Under all other aspects, there is the most irreconcilable opposition;a staring contrariety, such as might provoke contrasts, were there far fewer points of comparison. If Schlegel's Work is the apotheosis of Spiritualism; Hope's again is the apotheosis of Materialism: in the one, all Matter is evaporated into a Phenomenon, and terrestrial Life itself, with its whole doings and showings, held out as a Disturbance (Zerruttung) produced by the Zeitgeist (Spirit of Time); in the other, Matter is distilled and sublimated into some semblance of Divinity: the one regards Space and Time as mere forms of man's mind, and without external existence or reality; the other supposes Space and Time to be 'incessantly created,' and rayed-in upon us like a sort of gravitation.'
Such is their difference in respect of purport: no less striking is it in respect of manner, talent, success and all outward characteristics. Thus, if in Schlegel we have to admire the power of Words, in Hope we stand astonished, it might almost be said, at the want of an articulate Language. To Schlegel his Philosophic Speech is obedient, dexterous, exact, like a promptly ministering genius; his names are so clear, so precise and vivid, that they almost (sometimes altogether) become things for him: with Hope there is no Philosophical Speech; but a painful, confused stammering, and struggling after such; or the tongue, as in doatish forgetfulness, maunders, low, long-winded, and speaks not the word intended, but another; so that here the scarcely intelligible, in these endless convolutions, becomes the wholly unreadable;and often we could ask, as that mad pupil did of his tutor in Philosophy, "But whether is Virtue a fluid, then, or a gas?" If the fact, that Schlegel, in the city of Dresden, could find audience for such high discourse, may excite our envy;this other fact, that a person of strong powers, skilled in English Thought and master of its Dialect, could write the Origin an Prospects of Man, may painfully remind us of the reproach, that England has now no language for Meditation; that England, the most calculative, is the least meditative, of all civilised countries.
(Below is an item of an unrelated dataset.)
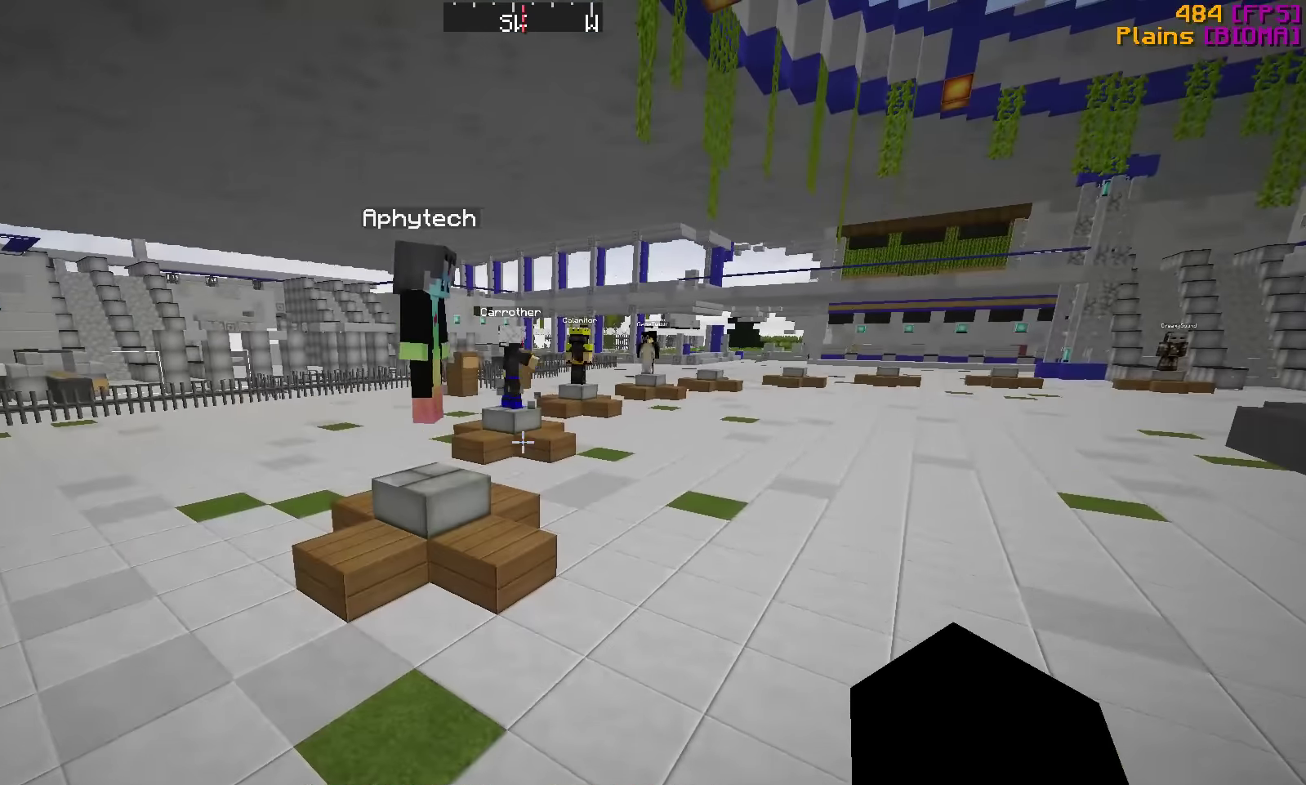
{"keys": ["s"], "events": []}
It is not our purpose to offer any criticism of Schlegel's Book; in such limits as were possible here, we should despair of communicating even the faintest image of its significance. To the mass of readers, indeed, both among the Germans themselves, and still more elsewhere, it nowise addresses itself, and may lie forever sealed. We point it out as a remarkable document of the Time and of the Man; can recommend it, moreover, to all earnest Thinkers, as a work deserving their best regard; a work full of deep meditation, wherein the infinite mystery of Life, if not represented, is decisively recognised.
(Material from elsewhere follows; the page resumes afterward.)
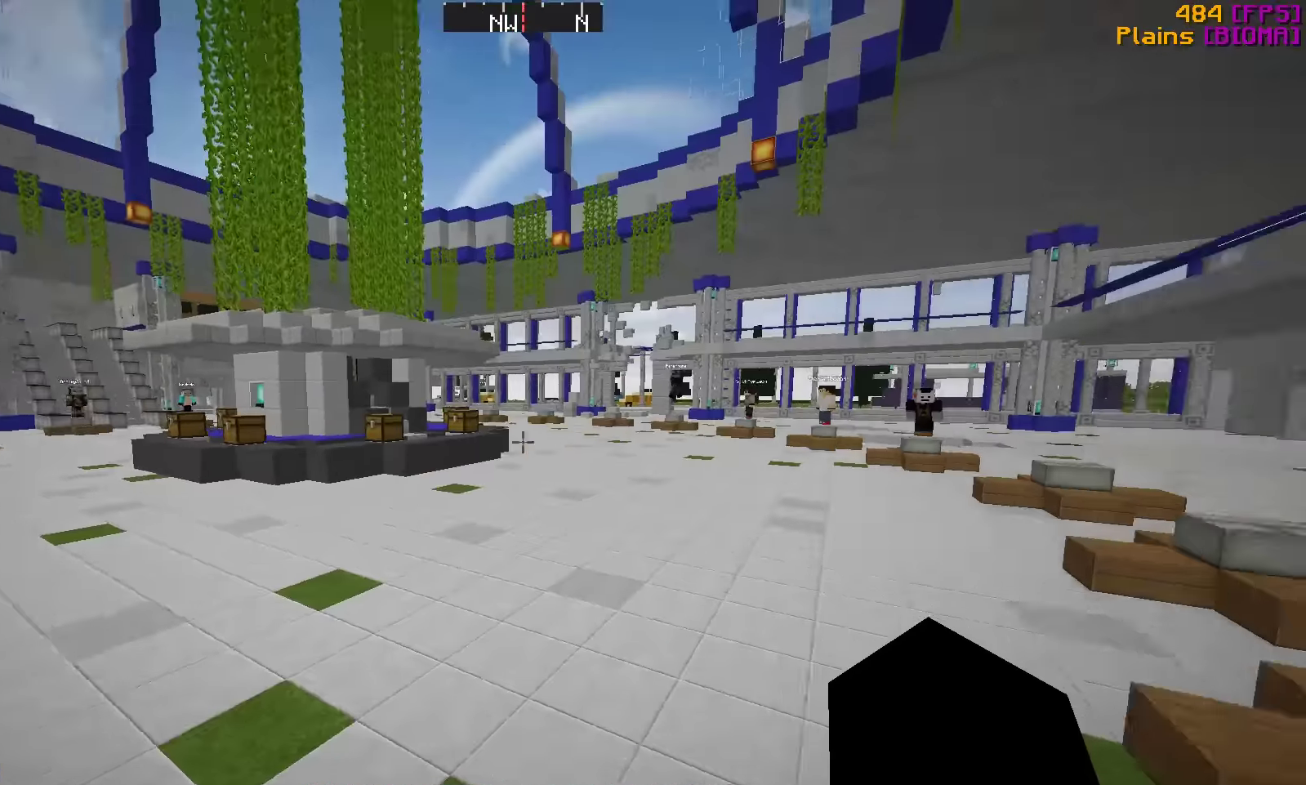
{"keys": ["s"], "events": []}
Of Schlegel himself, and his character, and spiritual history, we can profess no thorough or final understanding; yet enough to make us view him with admiration and pity, nowise with harsh contemptuous censure; and must say, with clearest persuasion, that the outcry of his being 'a renegade,'
and so forth, is but like other such outcries, a judgment where there was neither jury, nor evidence, nor judge. The candid reader, in this Book itself, to say nothing of all the rest, will find traces of a high, far-seeing, earnest spirit, to whom 'Austrian Pensions,' and the Kaiser's crown, and Austria altogether, were but a light matter to the finding and vitally appropriating of Truth. Let us respect the sacred mystery of a Person; rush not irreverently into man's Holy of Holies! Were the lost little one, as we said already, found 'sucking its dead mother, on the field of carnage,' could it be other than a spectacle for tears? Asolemn mournful feeling comes over us when we see this last Work of Friedrich Schlegel, the unwearied seeker, end abruptly in the middle;and, as if he had not yet found, as if emblematically of much, end with an 'Aber-,' with a 'But-'! This was the last word that came from the Pen of Friedrich Schlegel:
about eleven at night he wrote it down, and there paused sick; at one in the morning, Time for him had merged itself in Eternity; he was, as we say, no more.